Oh and if you decided to use a different editor (say Emacs or something), then the command's to save and quit etc etc are probably different (some of them like nano have a little guide at the bottom to say what the keystrokes for basic functions are). I suspect that you installed the base system doc's by default. they're usually found in /usr/share/docs (found via konqueror).
maybe this help's a little (though not much, as I know precisely bugger all about usb key's)
Norm
p.s. Yes, as per the examples, you must type the colon : before either the q or wq
Last edited by spineynorman; 06-23-2004 at 06:37 PM.
Originally posted by linmix It's only a guess, but I'm surprised there's no /dev entry for the USB key. Maybe that's where the trouble starts?
Quote:
Originally posted by Micrll ok first what exactly does that mean?

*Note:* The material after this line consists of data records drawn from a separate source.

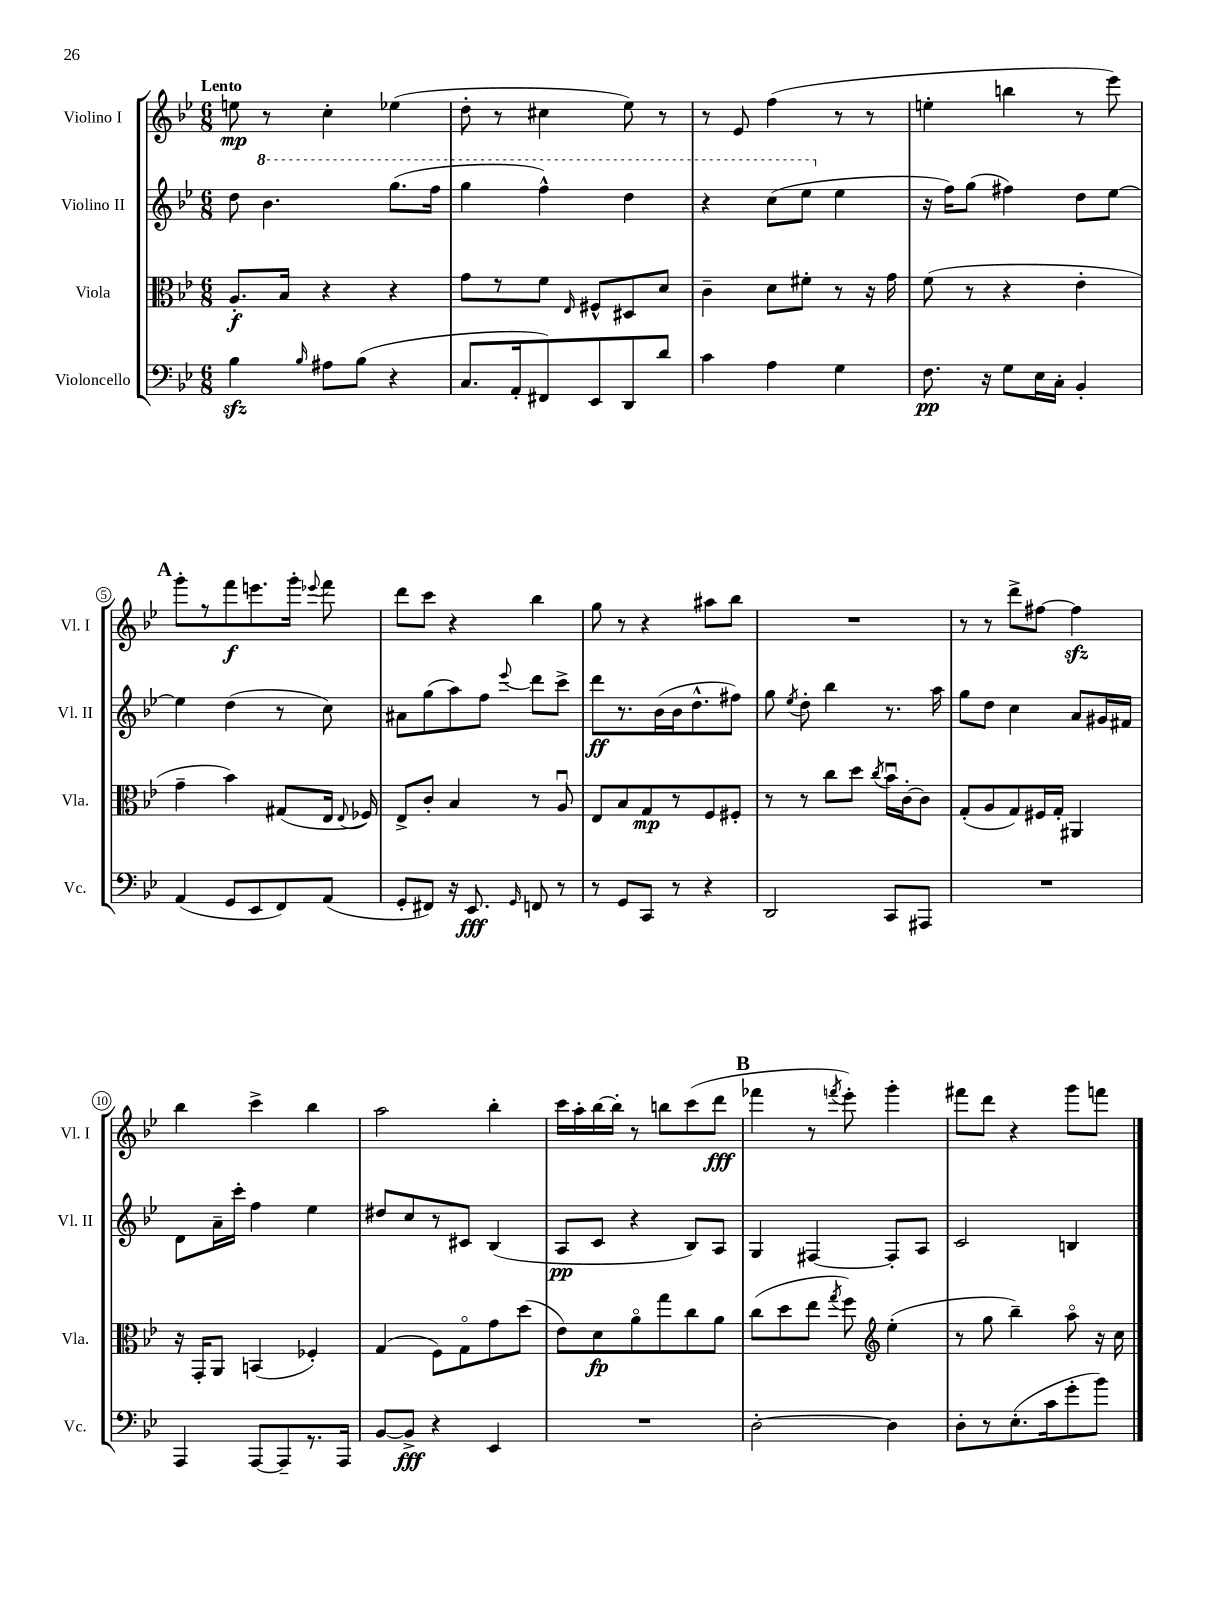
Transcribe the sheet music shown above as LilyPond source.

<<
\new StaffGroup <<
\new Staff = "s0" \with { instrumentName = "Violino I" shortInstrumentName = "Vl. I" } {
    \clef treble \key bes \major \numericTimeSignature \time 6/8 \tempo "Lento"
    \autoBeamOff e''8\mp r8 c''4-. ees''4( |
    d''8-. r8 cis''4 ees''8) r8 |
    r8 ees'8 f''4( r8 r8 |
    e''4-. b''4 r8 ees'''8) |
    \mark \markup { \bold "A" } g'''8[-. r8 f'''8\f e'''8. g'''16]-. \appoggiatura { ees'''8 } f'''8 |
    d'''8[ c'''8] r4 bes''4 |
    g''8 r8 r4 ais''8[ bes''8] |
    R2. |
    r8 r8 d'''8[-> fis''8]~ fis''4\sfz |
    bes''4 c'''4-> bes''4 |
    a''2 bes''4-. |
    c'''16[ a''16-. bes''16~ bes''16]-. r8 b''8[ c'''8( d'''8]\fff |
    \mark \markup { \bold "B" } fes'''4 r8 \acciaccatura { f'''8 } ees'''8-.) g'''4-. |
    fis'''8[ d'''8] r4 g'''8[ f'''8] \bar "|." |
}
\new Staff = "s1" \with { instrumentName = "Violino II" shortInstrumentName = "Vl. II" } {
    \clef treble \key bes \major \numericTimeSignature \time 6/8
    \autoBeamOff d''8 \ottava #1 bes''4. g'''8.[( f'''16] |
    g'''4 f'''4-^) d'''4 |
    r4 c'''8[( ees'''8] \ottava #0 ees''4 |
    r16 f''16[) g''8]( fis''4) d''8[ ees''8]~ |
    \mark \markup { \bold "A" } ees''4 d''4( r8 c''8) |
    ais'8[ g''8( a''8) f''8] \appoggiatura { ees'''8 } d'''8[ c'''8]-> |
    d'''8[\ff r8. bes'16( bes'16 d''8.-^ fis''8]) |
    g''8 \acciaccatura { ees''8 } d''8-. bes''4 r8. a''16 |
    g''8[ d''8] c''4 a'8[ gis'16 fis'16] |
    d'8[ a'16-- c'''16]-. f''4 ees''4 |
    dis''8[ c''8 r8 cis'8] bes4( |
    a8[\pp c'8] r4 bes8[) a8] |
    \mark \markup { \bold "B" } g4 fis4~ fis8[-. a8] |
    c'2 b4 \bar "|." |
}
\new Staff = "s2" \with { instrumentName = "Viola" shortInstrumentName = "Vla." } {
    \clef alto \key bes \major \numericTimeSignature \time 6/8
    \autoBeamOff a8.[-.\f bes16] r4 r4 |
    g'8[ r8 f'8] \grace { ees16 } fis8[-^ dis8 d'8] |
    c'4-- d'8[ fis'8]-. r8 r16 g'16 |
    f'8( r8 r4 ees'4-. |
    \mark \markup { \bold "A" } g'4-- bes'4) gis8[( ees16] \appoggiatura { ees8 } fes16) |
    ees8[-> c'8]-. bes4 r8 a8\downbow |
    ees8[ bes8 g8\mp r8 f8 fis8]-. |
    r8 r8 c''8[ d''8] \acciaccatura { c''8 } bes'16[\downbow c'16~-. c'8] |
    g8[-.( a8 g8) fis16 g16]-. ais,4 |
    r16 g,16[-. a,8] b,4( fes4-.) |
    g4( f8[) g8\flageolet g'8 d''8]( |
    ees'8[) d'8\fp a'8\flageolet g''8 c''8 a'8] |
    \mark \markup { \bold "B" } c''8[( d''8 ees''8] \acciaccatura { g''8 } f''8) \clef treble ees''4-.( |
    r8 g''8 bes''4--) a''8\flageolet r16 c''16 \bar "|." |
}
\new Staff = "s3" \with { instrumentName = "Violoncello" shortInstrumentName = "Vc." } {
    \clef bass \key bes \major \numericTimeSignature \time 6/8
    \autoBeamOff bes4\sfz \grace { bes16 } ais8[ bes8]( r4 |
    c8.[ a,16-. fis,8) ees,8 d,8 d'8] |
    c'4 a4 g4 |
    f8.\pp r16 g8[ ees16 c16]-. bes,4-. |
    \mark \markup { \bold "A" } a,4( g,8[ ees,8 f,8) a,8]( |
    g,8[-. fis,8]) r16 ees,8.\fff \grace { g,16 } f,8 r8 |
    r8 g,8[ c,8] r8 r4 |
    d,2 c,8[ ais,,8] |
    R2. |
    a,,4 a,,8[~ a,,8-- r8. a,,16] |
    bes,8[~ bes,8]->\fff r4 ees,4 |
    R2. |
    \mark \markup { \bold "B" } d2~-. d4 |
    d8[-. r8 ees8.-.( c'16 g'8-. bes'8]) \bar "|." |
}
>>
>>
\layout { \context { \Score \override BarNumber.stencil = #(make-stencil-circler 0.1 0.3 ly:text-interface::print) } }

/dev stands for "device". So what Linmix is saying is that this device (the USB key) does not have a "node" on the system which allows it to be used. All detected devices should have a node in the /dev folder; if you look in yours, you should see things like /dev/floppy, /dev/input/mice, /dev/cdrom, and /dev/usb. Inside the /usb folder should normally be nodes for the individual USB devices that have been detected (or something; I don't have any, as I don't use any USB devices).
/dev(ice)/h(ard)d(rive)a(partition_designated)5, for example. Without going into why a particular HDD is "a" and another is "b" and why your CD drive is usually "hdc" (which has to do with how they're connected to the motherboard), or why a particular partition is designated as "5" when it's actually the second partition on the drive (which has to do with whether the partitions are primary or logical), this is the basic working example of what /dev is all about; if there was no /dev/hd* symlink present in the /dev folder, it wouldn't much matter what you put in /etc/fstab, as the drive could not be mounted, since the device would not exist to be mounted.
But if you have at least one working entry on your desktop, this is likely not your problem-- continue with your editing of /etc/fstab. I just wanted to answer your question.